AgentPy is a lightweight, extensible Python framework for building interactive AI agents powered by local LLMs via Ollama. It provides a simple decorator-based interface for dynamic context injection, allowing agents to stay aware of environment state, user metadata, and real-time data.
- Dynamic Context Injection: Use the
@agent.contextdecorator to provide real-time environment data to the model. - Session Management: Automatic handling of chat history and message sequencing.
- Ollama Integration: Seamless connection to local LLM deployments.

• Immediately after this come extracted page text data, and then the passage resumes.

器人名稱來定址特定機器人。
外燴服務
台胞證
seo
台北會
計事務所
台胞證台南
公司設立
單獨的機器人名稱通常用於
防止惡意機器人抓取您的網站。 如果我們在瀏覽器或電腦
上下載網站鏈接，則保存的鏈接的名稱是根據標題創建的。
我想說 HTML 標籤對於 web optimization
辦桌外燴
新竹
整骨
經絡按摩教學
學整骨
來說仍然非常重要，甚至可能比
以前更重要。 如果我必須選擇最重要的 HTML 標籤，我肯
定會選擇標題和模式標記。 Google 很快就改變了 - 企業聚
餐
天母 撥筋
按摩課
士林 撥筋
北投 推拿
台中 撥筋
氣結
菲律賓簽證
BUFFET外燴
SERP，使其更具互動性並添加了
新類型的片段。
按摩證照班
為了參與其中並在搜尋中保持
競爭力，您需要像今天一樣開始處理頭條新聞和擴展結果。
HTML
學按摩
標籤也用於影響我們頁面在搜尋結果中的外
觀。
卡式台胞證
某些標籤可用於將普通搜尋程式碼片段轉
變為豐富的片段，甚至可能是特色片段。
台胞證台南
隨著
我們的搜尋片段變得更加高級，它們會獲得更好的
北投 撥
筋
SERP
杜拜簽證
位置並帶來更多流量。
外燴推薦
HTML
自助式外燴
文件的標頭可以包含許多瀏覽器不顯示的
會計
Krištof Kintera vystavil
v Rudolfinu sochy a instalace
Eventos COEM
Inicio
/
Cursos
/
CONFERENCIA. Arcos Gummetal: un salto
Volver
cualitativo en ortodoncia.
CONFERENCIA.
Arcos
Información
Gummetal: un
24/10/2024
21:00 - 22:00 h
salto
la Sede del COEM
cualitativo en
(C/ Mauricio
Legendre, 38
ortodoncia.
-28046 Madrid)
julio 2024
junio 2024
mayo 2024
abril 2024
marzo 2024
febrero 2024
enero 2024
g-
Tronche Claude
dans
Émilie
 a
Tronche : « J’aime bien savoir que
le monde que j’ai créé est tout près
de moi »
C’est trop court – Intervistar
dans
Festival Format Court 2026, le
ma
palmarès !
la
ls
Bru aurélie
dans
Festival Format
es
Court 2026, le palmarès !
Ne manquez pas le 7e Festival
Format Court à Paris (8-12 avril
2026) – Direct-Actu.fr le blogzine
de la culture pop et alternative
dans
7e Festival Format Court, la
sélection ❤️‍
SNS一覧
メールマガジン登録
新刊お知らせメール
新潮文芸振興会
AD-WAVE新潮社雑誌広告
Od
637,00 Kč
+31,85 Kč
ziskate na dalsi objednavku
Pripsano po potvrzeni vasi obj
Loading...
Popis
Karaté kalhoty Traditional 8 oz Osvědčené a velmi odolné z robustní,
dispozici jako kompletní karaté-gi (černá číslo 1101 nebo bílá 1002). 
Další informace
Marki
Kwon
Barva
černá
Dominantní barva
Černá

- Rich Console Interface: Built-in support for stylized terminal interactions.
- Error Resilience: Robust handling of context function failures and API timeouts.
This project uses uv for dependency management. Ensure you have uv installed and then synchronize the environment:
uv syncAlternatively, you can install the dependencies using pip:
pip install requests rich- Ollama must be installed and running on your system.
- The target model (default:
gemma4:e2b) must be pulled:ollama pull gemma4:e2b
The following example demonstrates how to initialize an agent and register a dynamic context function.
from agentpy import Agent
import datetime
import getpass
# Initialize the agent
agent = Agent(
model="gemma4:e2b",
system_prompt="You are a helpful assistant."
)
# Register a dynamic context
@agent.context
def environment_context():
return f"Current Time: {datetime.datetime.now()}\nUser: {getpass.getuser()}"
# Start a chat session
response = agent.chat("What time is it?")
print(response)The Agent class is the primary interface for managing interactions.
system_prompt: The base instruction set for the model.model: The name of the model hosted on Ollama.base_url: The endpoint for the Ollama API (defaults tohttp://localhost:11434).api_key: Optional authentication token for proxied setups.
@context: A decorator used to register functions that return string data to be included in the system prompt.@tool: A decorator used to register functions as tools that the model can call.chat(user_message: str) -> str: Sends a message to the model along with all active contexts and returns the response.
To run the main interactive loop:
uv run agentpyThis project is licensed under the MIT License - see the LICENSE file for details.